↓

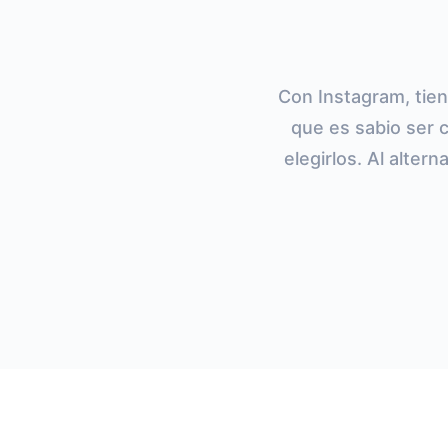
Con Instagram, tien
que es sabio ser 
elegirlos. Al alte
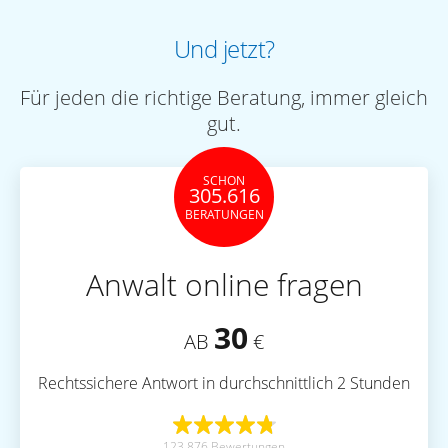
Und jetzt?
Für jeden die richtige Beratung, immer gleich
gut.
SCHON
305.616
BERATUNGEN
Anwalt online fragen
30
AB
€
Rechtssichere Antwort in durchschnittlich 2 Stunden
123.876 Bewertungen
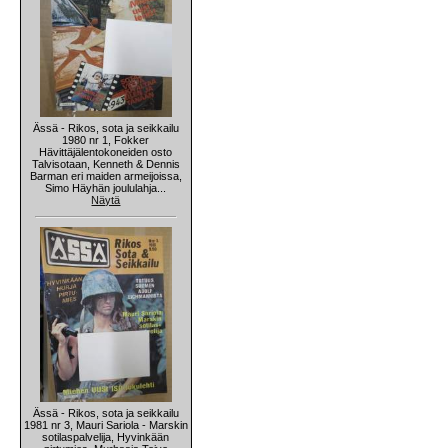
Ässä - Rikos, sota ja seikkailu
1980 nr 1, Fokker
Hävittäjälentokoneiden osto
Talvisotaan, Kenneth & Dennis
Barman eri maiden armeijoissa,
Simo Häyhän joululahja...
Näytä
Ässä - Rikos, sota ja seikkailu
1981 nr 3, Mauri Sariola - Marskin
sotilaspalvelija, Hyvinkään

↑

_WHAT THIS TASK INVOLVES_.
Give back all of the material exactly, though without the images it contains.

_REPLY_.
Con Instagram, tien
que es sabio ser 
elegirlos. Al alte
Und jetzt?
Für jeden die richtige Beratung, immer gleich
gut.
SCHON
305.616
BERATUNGEN
Anwalt online fragen
30
AB
€
Rechtssichere Antwort in durchschnittlich 2 Stunden
123.876 Bewertungen
Ässä - Rikos, sota ja seikkailu
1980 nr 1, Fokker
Hävittäjälentokoneiden osto
Talvisotaan, Kenneth & Dennis
Barman eri maiden armeijoissa,
Simo Häyhän joululahja...
Näytä
Ässä - Rikos, sota ja seikkailu
1981 nr 3, Mauri Sariola - Marskin
sotilaspalvelija, Hyvinkään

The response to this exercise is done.